Politics is the careful negotiation between interest and threat.

Skateboarding is a practice of individual nature, each trick is a challenge the skater sets himself taking into consideration the parameters of forms and their alignment in a space and its ethos is the challenge of their status quo; “A handrail is a highly functional object ...if there is a meaning at all in a handrail, then it is directly related to function: that of safety. The surprise of the skateboarders reuse of the handrail is that it targets something to do with safety, with everyday security, and turns it into an object of risk, where previously it was precisely risk that was being erased. The whole logic of the handrail is turned on its head” Iain Borden writes in his paper “Skateboarding and the Performative Critique of Architecture”; it is therefore safe to derive that skateboarding is an act of deconstructing preconceived, stipulatory notions and constructing a new meaning and a new function.

 

This transformative nature of skateboarding in the public sphere signifies an inherent alteration in the way skateboarders perceive their cities, its spaces and objects, implying a redefined relationship with their most immediate surroundings; quotidian forms and spaces -stairs and their handrails, plazas and their furniture, parking lots and their curbs- manifest in a whole new light. This shift in perception is evident in the language skateboarders use; to non-skaters objects used by the act of skateboarding are “skate obstacles”, to skaters they are “skate spots”; they are by no means obstacles that need to be overcome, rather spaces and forms that carry great potentiality for redefinition.

 

Using this tool of playful rebellion on preset meanings in a setting that is ever evolving; the city -the built environment; with the diversity of its spaces, and complexity of its structures- is reproduced into an enormous playground carrying the potentiality of recreation at every corner.

 

In today’s neo-liberal cities, space has become a major commodity fought over by the private sector and the public. The value of any commodity is measured by its meaning to the consumer; meaning around which marketing strategies are centralized. Taking this simple formula of meaning equals value, it is safe to say that adding a new meaning to a commodity naturally results in an increased value or at the very least increased marketability.

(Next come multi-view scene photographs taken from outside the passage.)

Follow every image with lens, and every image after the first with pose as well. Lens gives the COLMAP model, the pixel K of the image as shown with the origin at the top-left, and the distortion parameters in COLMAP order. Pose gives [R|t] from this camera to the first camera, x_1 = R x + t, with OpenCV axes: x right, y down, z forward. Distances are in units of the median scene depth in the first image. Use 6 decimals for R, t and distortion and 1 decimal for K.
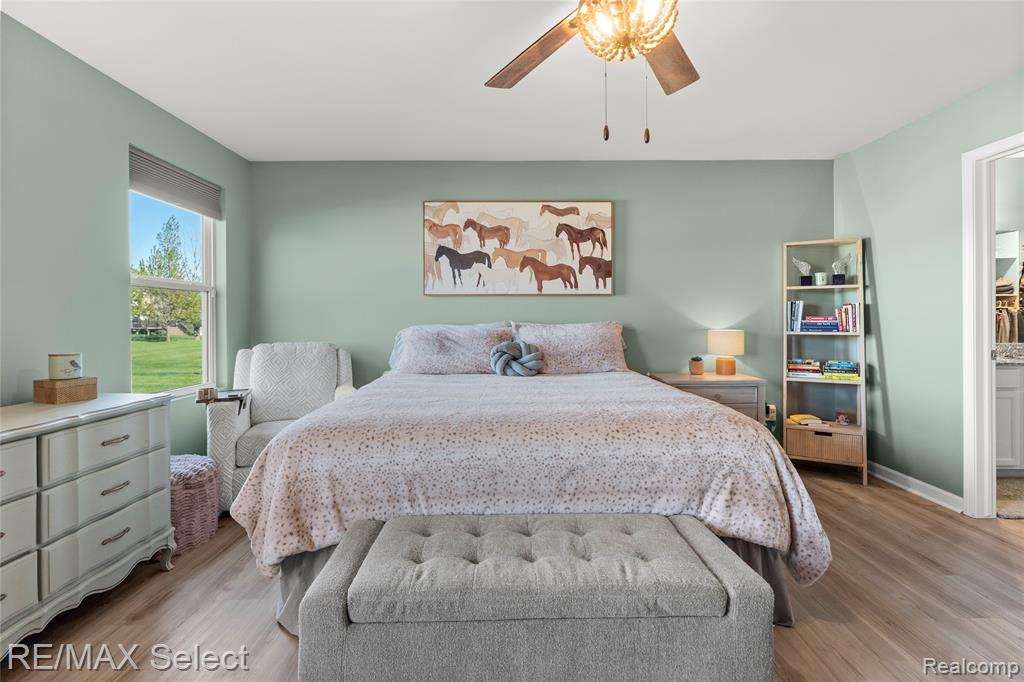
lens RADIAL K [[468.1, 0, 507.3], [0, 468.1, 317.5], [0, 0, 1]] dist [-0.013661, 0.004176]
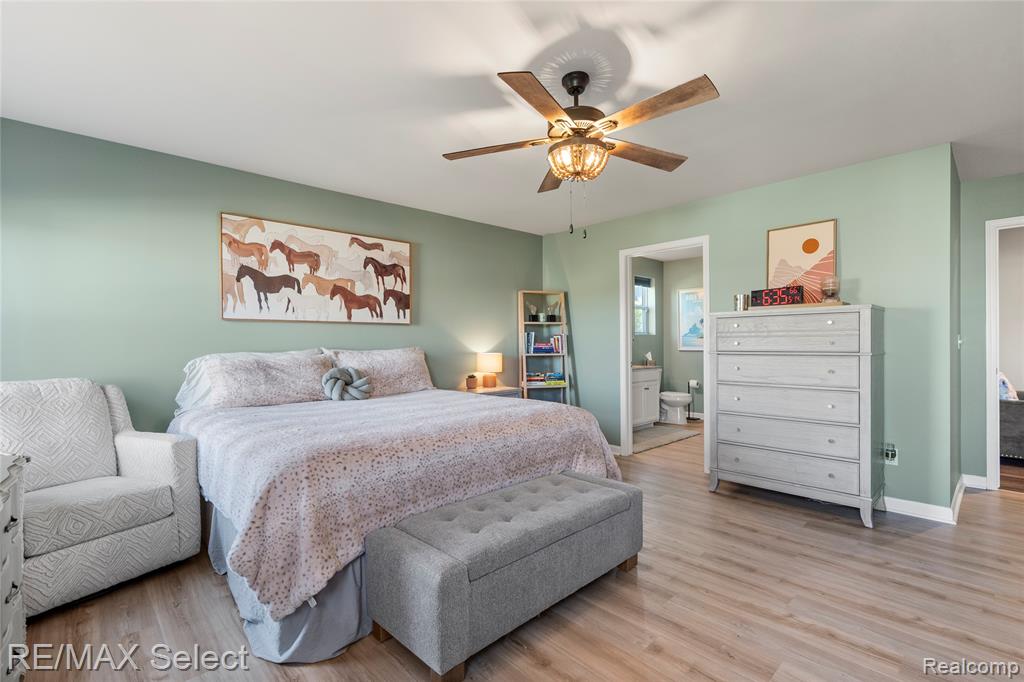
lens RADIAL K [[468.1, 0, 510.4], [0, 468.1, 342.8], [0, 0, 1]] dist [-0.013661, 0.004176]
pose [[0.732814, -0.000926, 0.680428, -0.377308], [0.001082, 0.999999, 0.000196, -0.003172], [-0.680428, 0.000593, 0.732815, -0.009701]]
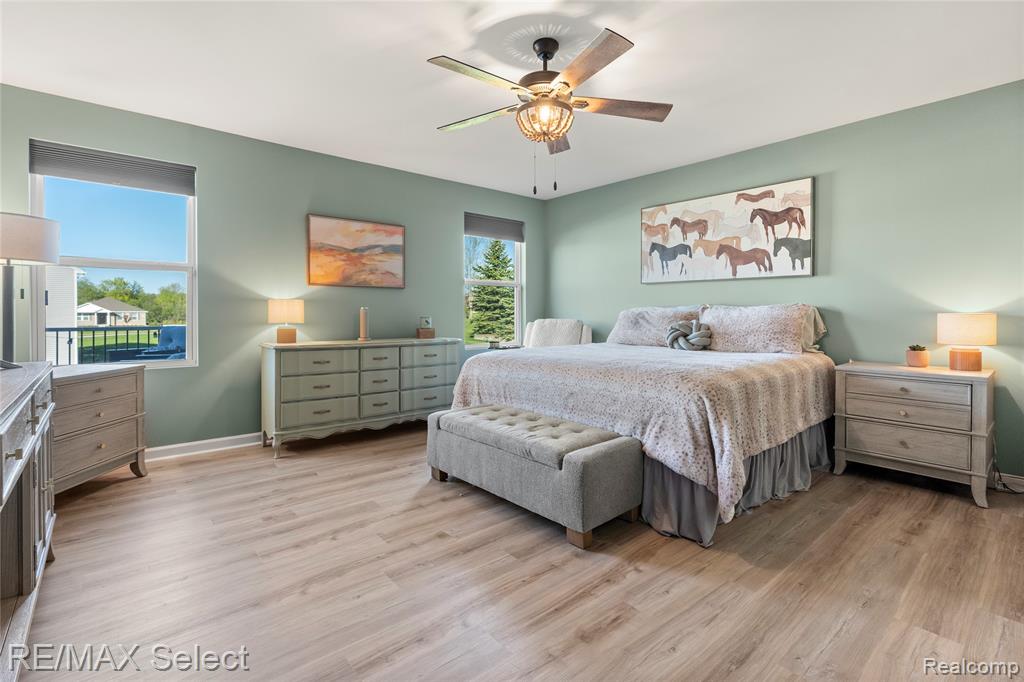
lens RADIAL K [[468.1, 0, 507.8], [0, 468.1, 311.4], [0, 0, 1]] dist [-0.013661, 0.004176]
pose [[0.643245, 0.005817, -0.765638, 0.552782], [-0.000731, 0.999975, 0.006983, 0.018150], [0.765660, -0.003932, 0.643234, -0.080028]]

As has been established thus far; skateboarding is an act of redefinition -not by any means rendering the original meaning obsolete, rather expanding on it and adding to it-, disrupting the discourses of public space and engaging actively in the production of a new meaning for it, which in turn equates to an increase in value, allowing skateboarding to become a performance of claiming the right to the city.

A politician, by the standard definition is someone in charge of acts of governance; if we are to abstract and extend the definition of the act politics, then it can be defined as the careful negotiation between interest and threat. A politician seeks interest and avoids threat for the people they represents. When interest lies in the hands of the source of threat and vice-versa, is when matters get complicated, and a careful negotiation needs be ensued. 

Skateboarding as a public performance breaks the authoritative process of the production-consumption cycle of space -one in which the planner and the architect are the ones with the authority to set meanings for their ideas, and the citizen: the passive consumer-; thus turning skateboarders as a social group into urban politicians, negotiating – on behalf of their fellow city residents – new meanings for their cities and its spaces between interest and threat.